Matt’s most important takeaway from this session was to visit http://www.w3.org/wiki/WebSchemas/SchemaDotOrgProposals to see what new Schemas are being proposed and to implement the ones that fit your site and vertical even if these schemas aren’t live yet. You’ll want to do this because if/when they do go live, you don’t want your competition having the leg up on you in the SERPs by having these rich snippets displayed.
iConvert: Landing Pages & Conversion In A Smartphone & Tablet World
It’s only the middle of day two here at SMX East but I believe this session had to have been the best session here. This session could warrant a series of blog posts but since I am giving you a daily summary of the day’s events, I will summarize Chris Goward’s presentation as it well a great intro to this session.
Chris said that when marketers think of mobile pages, they think of designing a version for mobile and maybe designing version for tablets. This is wrong. The reality is that there is a multi-screen environment. There is no standard size for a screen size. We are evolving into a screen size continuum, where there are many different screen sizes. Because of this, he says we have to stop thinking of mobile pages vs. desktop pages and start designing sites to work across platforms/devices (Scott Brinkler later offers a counter argument).
He then presents us four options of accommodating mobile search:
Option 1: Don’t customize for mobile search. Some people might argue that is the percent of your traffic from mobile is too low (say 7%) to warrant creating a mobile site. While that might be true for your business now, that won’t be the case for long. The growth in mobile search is not slowing down. You must plan for mobile site. If not, 61% of visitors who visit your desktop site on their mobile device will bounce off and convert on your competitor’s mobile site instead.
Option 2: Build a mobile app. This is not a solution for search marketing. This is for an already developed mobile strategy.
Option 3: Build mobile landing page. This is a better option but often times separate mobile sites can create new problems including:
- Confusing listings in SERPS. You might be searching on a desktop and be served a link to the mobile site. This does not provide an optimal experience for the user.
- Higher maintenance costs with mobile sites.
- Inconsistent user experiences. Users can and will convert on mobile sites if you allow them to. Use call-to-actions on your mobile sites.
- Mobile sites are not future proof. The future will hold even more screen sizes that you will have to adjust your mobile site for. iPhone 5 anyone?
Option 4: Use responsive landing page designs. Not only does Google recommend using responsive web design, but it can save you time from having to create many different sites for different screen sizes as it adjusts the page for you.
The other key point Chris covers is on the LIFT Model . This model gets you thinking of how you can design your landing page around how visitors view it.

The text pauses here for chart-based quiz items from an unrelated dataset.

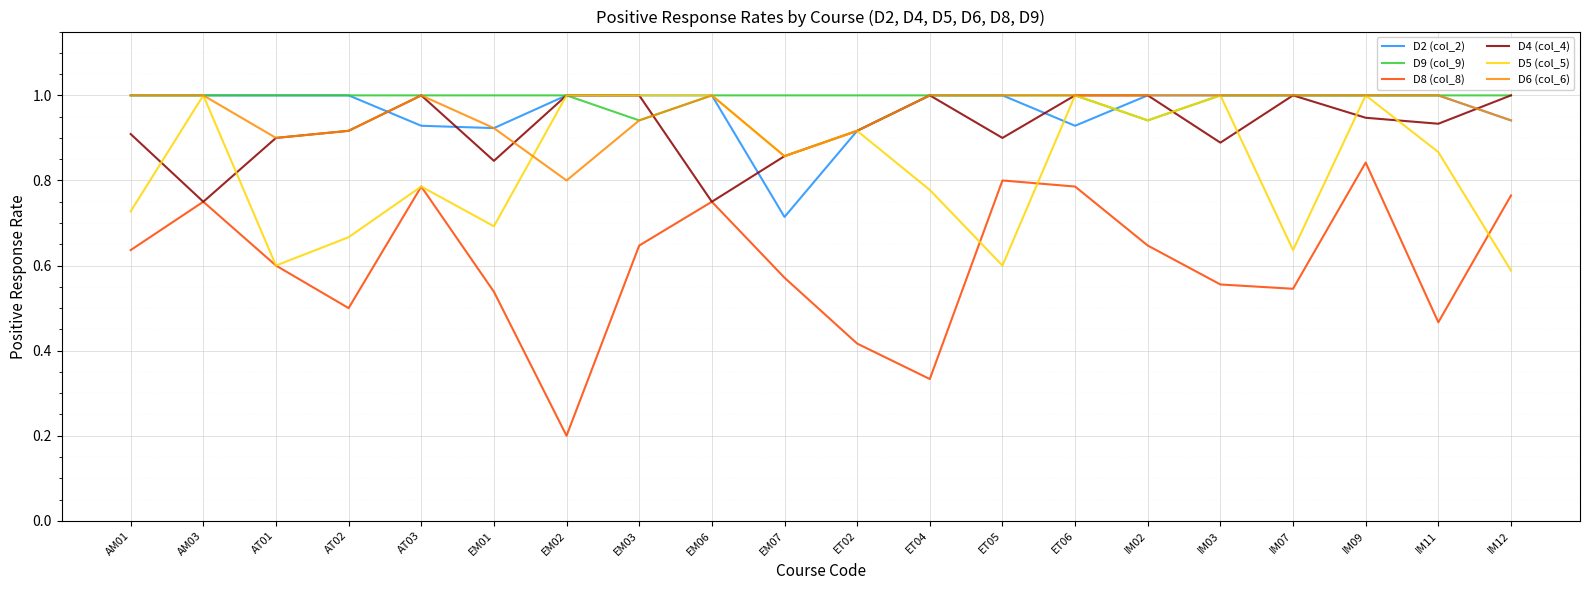

Which series has the largest range (max minus min)?

D8 (col_8)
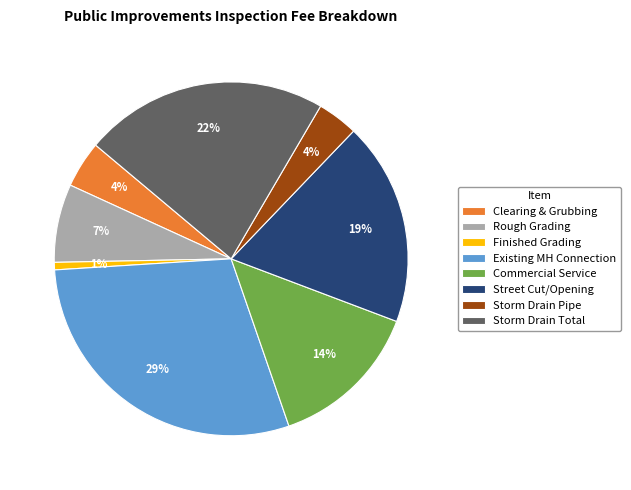

Is it true that Rough Grading is 13% of the pie?

False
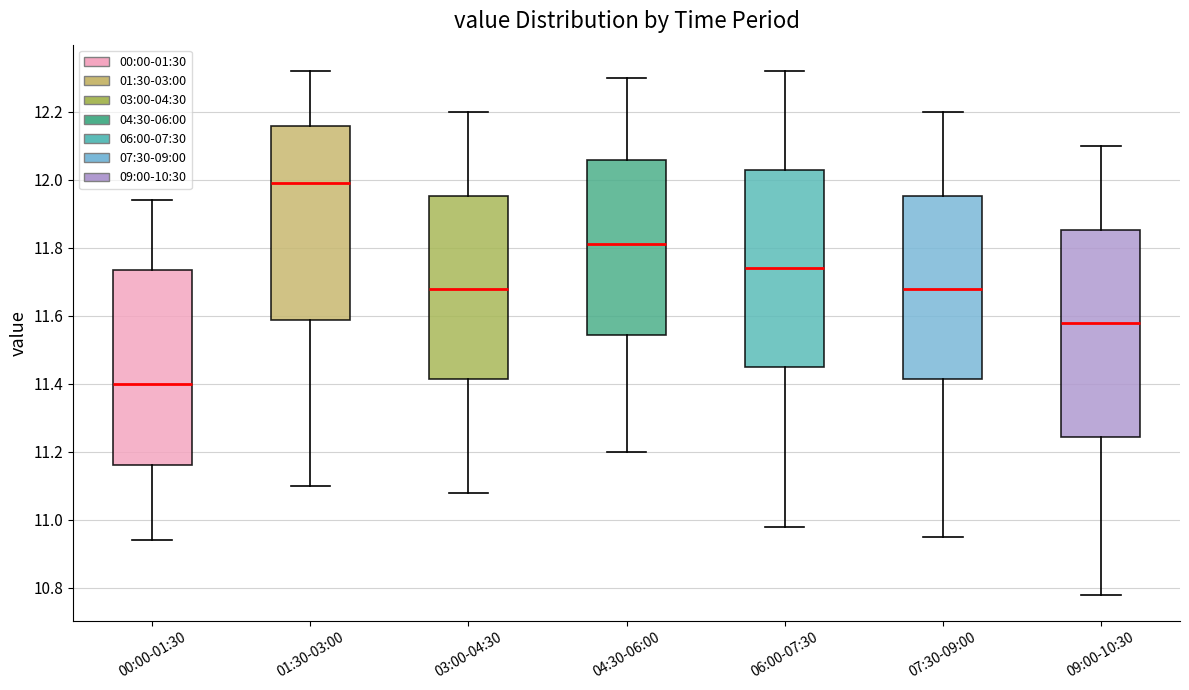

Reading left to right, read every box against the y-axis: the position of its median line, the range the box covers, and the ends of its whiskers. The values are not printed on the chart, so give them approximately, as read against the axis.

00:00-01:30: median 11.40, box 11.16 to 11.74, whiskers 10.94 to 11.94
01:30-03:00: median 12.00, box 11.58 to 12.16, whiskers 11.10 to 12.32
03:00-04:30: median 11.68, box 11.42 to 11.96, whiskers 11.08 to 12.20
04:30-06:00: median 11.82, box 11.54 to 12.06, whiskers 11.20 to 12.30
06:00-07:30: median 11.74, box 11.46 to 12.04, whiskers 10.98 to 12.32
07:30-09:00: median 11.68, box 11.42 to 11.96, whiskers 10.96 to 12.20
09:00-10:30: median 11.58, box 11.24 to 11.86, whiskers 10.78 to 12.10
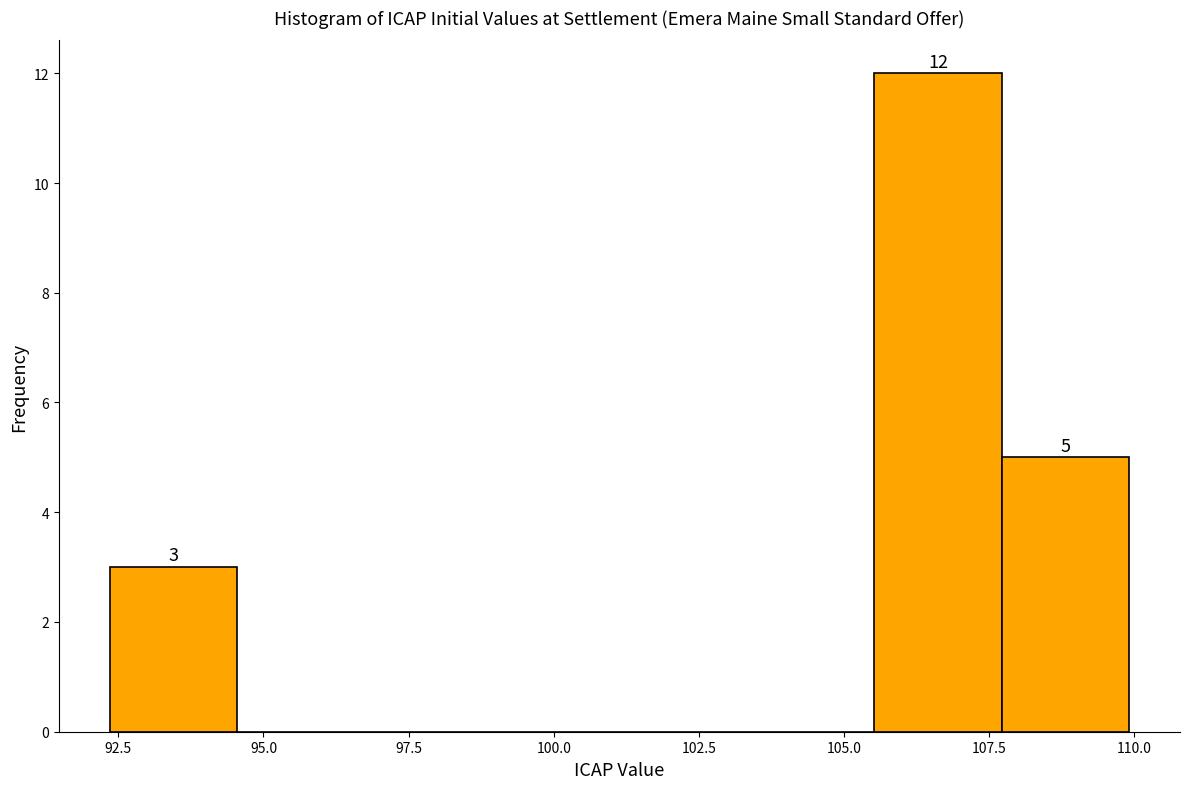

Over which range of the x-axis is the bar tallest?

105.5 to 107.5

For more information on the LIFT Model click here.
And as with all things search, digital and marketing related, you must test. Test your sites to make sure they are displayed properly on all devices and test different mobile layouts and strategies. And when testing, test something valuable. As Carlos del Rio said, ”Testing button color is the stupidest test you can do – it won’t make you a million dollars.”
Getting Liked & Shared On Facebook
This session provide great takeaway tips and success stories. Here are five of my favorite tips from the speakers:
1. Post simple, short and concise updates. A line and a half (or 80 characters) is ideal. Posts this length over the posts of three or more lines increased engagement by 20%.
2. Keep the headline titles to links, photos and videos interesting. You are writing these to be engaging, not for SEO. Don’t give all the information right away.
3. It’s okay to use call to actions like click, like, comment and share.
4. People are looking for your Facebook page to deliver something of value to them. Try Facebook offers or contests exclusive to Facebook fans.
5. Tag popular pages in your posts when it’s relevant. That way your content will appear in their tagged posts to their fans.
Remember, social media is not a popularity contest. It is about engagement, not reach.